Exercise 1: Using the Thunderbean news update below, say yes or no to whether each statement agrees with it, and quote the words of the update that decide each answer: (a) The Grotesqueries Blu-ray is already listed on Amazon. (b) Noveltoons & Rainbow Parades volume 1 look set to be the next official releases. (c) The writer has gotten over to the office since Tuesday morning.
Exercise 2: Pick up the Thunderbean news update below after its final sentence and keep writing it.

Source document:

'''

First, some Thunderbean news:
Its going to be a handful of days really hunkering down here, again. I had hoped to get the Thunderbean Grotesqueries’ Blu-ray listed on Amazon before this article; It’s finished now, but we’re still not done dubbing pre-orders, so I’ll wait until next week. Chances are it will be up on Amazon late on the weekend or early next week.
Lots of progress on everything here- and it’s all looking really good. I haven’t been able to get over to the office since Tuesday morning, so, chances are, as you reading this I’ll be hunkering down to work on things that are getting close to the finish line as well as helping to get the mail pile down. There has never been so many projects getting close to being finished at the same time, but then again there are more projects in some state than ever before too- I’m grateful for the help at the office. Noveltoons has just rounded the corner on having nearly all the final edits finished as well as the Rainbow Parades, so it looks like the next ‘official’ releases will be Noveltoons & Rainbow Parades volume 1, with others following close behind. The other big release of the summer is the first half of the Flip the Frog series, if we can get the extras done in time. More clarity next week on these fronts next week.Since it is currently Felix the Cat’s 100th birthday, I feel like there needs to be a lot more discussion of this important and influential series, and I hope to start some coverage of this soon as well. In more recent years I’ve been lucky enough to see many of the less seen cartoons in this series, and I hope to share some of those here and in other ways soon.

'''

Dataset section:
'''

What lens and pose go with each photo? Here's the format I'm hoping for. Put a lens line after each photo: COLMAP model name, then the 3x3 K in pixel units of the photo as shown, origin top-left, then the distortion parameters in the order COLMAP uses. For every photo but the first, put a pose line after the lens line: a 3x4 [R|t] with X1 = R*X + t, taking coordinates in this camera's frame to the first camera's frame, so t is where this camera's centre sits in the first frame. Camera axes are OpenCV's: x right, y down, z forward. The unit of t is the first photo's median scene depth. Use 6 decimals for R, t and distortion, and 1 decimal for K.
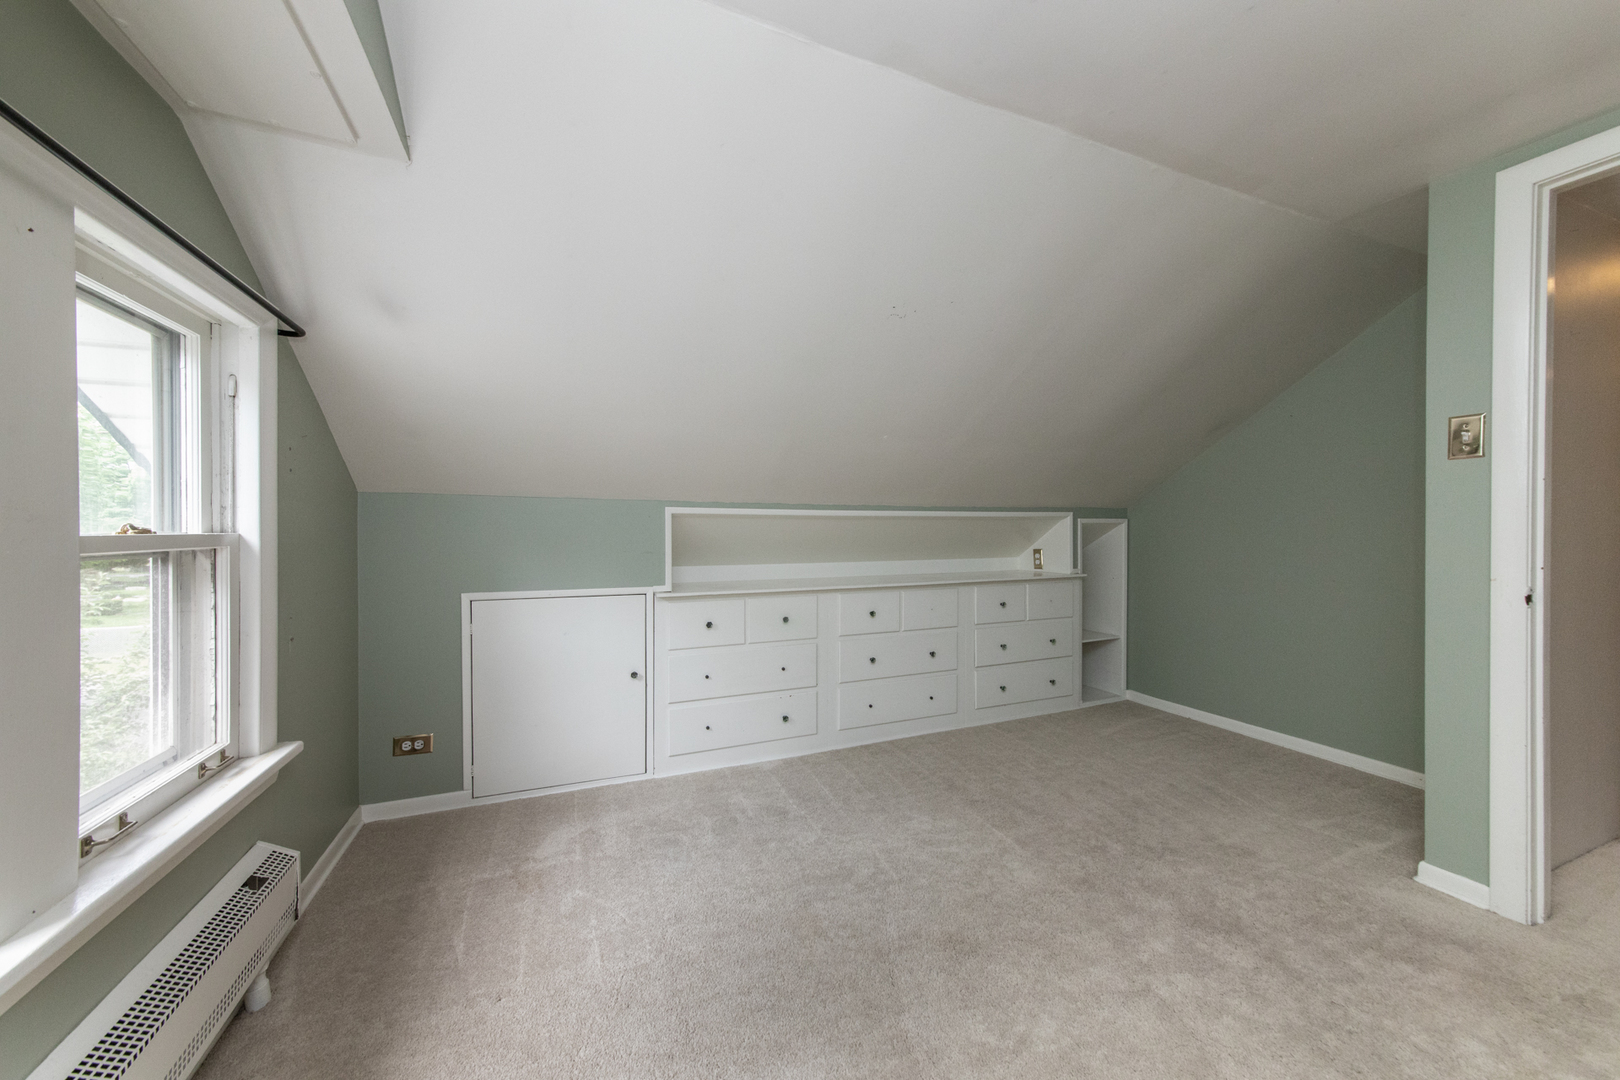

'''

Exercise answer 1:
(a) No: "so I’ll wait until next week."
(b) Yes: "it looks like the next ‘official’ releases will be Noveltoons & Rainbow Parades volume 1"
(c) No: "I haven’t been able to get over to the office since Tuesday morning"

Exercise answer 2:
Our fearless CR leader Jerry Beck is at the San Diego Comic Con right now, and since he’s the master of posting these (and I know he’ll be posting late) I’m keeping this simple.
Since we’re nearing the end of the Noveltoons Blu-ray set, I thought I’d share the send to latest film that just been finished in cleanup and edit— the 16th out of 20 to do a final edit— Enchanted Square (1947).
I never saw this cartoon growing up; my first encounter with it was having animation collector and artist Jeff Missinne transfer an old NTA print for ‘Snappy Video’ back in the late 80s. Jeff loved this cartoon, even in its NTA reddish state. Funny how these particular films were seen by television audiences in the 50s and 60s either in black and white or just ok color, then later on pretty washed out VHS tape versions.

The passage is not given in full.